RECORDS FOR THE EXERCISE Block Start
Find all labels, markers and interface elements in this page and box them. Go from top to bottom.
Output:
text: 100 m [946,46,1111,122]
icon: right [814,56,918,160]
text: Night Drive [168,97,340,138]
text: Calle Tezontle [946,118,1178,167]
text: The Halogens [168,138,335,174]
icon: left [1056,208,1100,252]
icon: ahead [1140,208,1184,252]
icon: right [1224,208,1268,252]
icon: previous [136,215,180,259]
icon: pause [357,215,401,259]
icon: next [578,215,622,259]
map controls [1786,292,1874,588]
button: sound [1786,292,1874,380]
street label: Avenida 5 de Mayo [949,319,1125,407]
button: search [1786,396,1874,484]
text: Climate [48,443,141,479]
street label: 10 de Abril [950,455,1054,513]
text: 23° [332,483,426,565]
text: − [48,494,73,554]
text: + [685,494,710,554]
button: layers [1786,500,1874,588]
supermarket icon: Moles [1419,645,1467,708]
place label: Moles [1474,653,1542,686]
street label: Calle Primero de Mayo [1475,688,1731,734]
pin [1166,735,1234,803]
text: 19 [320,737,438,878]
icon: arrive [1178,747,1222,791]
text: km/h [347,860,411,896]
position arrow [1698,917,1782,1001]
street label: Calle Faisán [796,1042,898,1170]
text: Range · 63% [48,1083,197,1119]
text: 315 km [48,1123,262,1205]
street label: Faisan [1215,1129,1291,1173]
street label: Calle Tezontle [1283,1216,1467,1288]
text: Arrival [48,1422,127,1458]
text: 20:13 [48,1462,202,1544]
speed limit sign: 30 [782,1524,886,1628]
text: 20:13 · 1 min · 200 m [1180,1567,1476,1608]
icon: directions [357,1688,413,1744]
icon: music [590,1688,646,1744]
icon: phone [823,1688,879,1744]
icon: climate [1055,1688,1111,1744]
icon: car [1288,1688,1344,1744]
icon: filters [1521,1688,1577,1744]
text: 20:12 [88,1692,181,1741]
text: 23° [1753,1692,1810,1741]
RECORDS FOR THE EXERCISE Block End
WORK TO BE COMPLETED ▸ If the string "street" is in a line of the entries, pick that line out.

WRITTEN REPLY ▸
street label: Avenida 5 de Mayo [949,319,1125,407]
street label: 10 de Abril [950,455,1054,513]
street label: Calle Primero de Mayo [1475,688,1731,734]
street label: Calle Faisán [796,1042,898,1170]
street label: Faisan [1215,1129,1291,1173]
street label: Calle Tezontle [1283,1216,1467,1288]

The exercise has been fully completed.